--- TEXT TO READ ---
|---|

Kulu Ferreira
- Born: Petrus Stephanus Ferreira 17 March 1959 (age 66) Kroonstad, Free State
- Height: 1.94 m (6 ft 4 in)
- Weight: 98 kg (216 lb)
- School: Afrikaans Hoër Kroonstad
- University: Stellenbosch University

Rugby union career
- Position(s): Flanker

Provincial / State sides
- Years: Team / Apps / (Points)
- 1981–1985: Western Province / 56 / ()
- 1986–1991: Northern Free State /  / ()

International career
- Years: Team / Apps / (Points)
- 1984: South Africa / 2 / (4)

= Kulu Ferreira =

South African rugby union footballer

 Petrus Stephanus 'Kulu' Ferreira (born 17 March 1959) is a South African former rugby union player.

|---|

--- TASK INSTRUCTIONS ---
1. Write out the part of the Kulu Ferreira profile that begins at the words "- 1986–1991: Northern" and stops after the words "rugby union player.".
2. According to the Kulu Ferreira profile, what position did he play?
3. Proceed with the Kulu Ferreira profile from where it stops.

|---|

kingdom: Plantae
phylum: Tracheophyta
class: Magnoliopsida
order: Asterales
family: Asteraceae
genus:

|---|

--- ANSWERS BELOW ---
1.
- 1986–1991: Northern Free State /  / ()

International career
- Years: Team / Apps / (Points)
- 1984: South Africa / 2 / (4)

= Kulu Ferreira =

South African rugby union footballer

 Petrus Stephanus 'Kulu' Ferreira (born 17 March 1959) is a South African former rugby union player.

2. Flanker

3.
==Playing career==
Ferreira grew up in Kroonstad in the Free State. He represented the Northern Free State schools team at the annual Craven Week tournament in 1976 and in 1977, when he also captained the side. After school he enrolled at Stellenbosch University where he played for the University's different age–group teams. Ferreira made his senior provincial debut for Western Province in 1981 and played for the union until 1985. In September 1985, Ferreira moved to France, where he played for the rugby club in Marmande. He returned to South Africa and the Northern Free State in the middle of 1986, where he continued his rugby career.

Ferreira made his debut for the Springboks on 20 October 1984 against the South American Jaguars at Loftus Versveld in Pretoria. He also played in the second test against the South Americans and scored a try.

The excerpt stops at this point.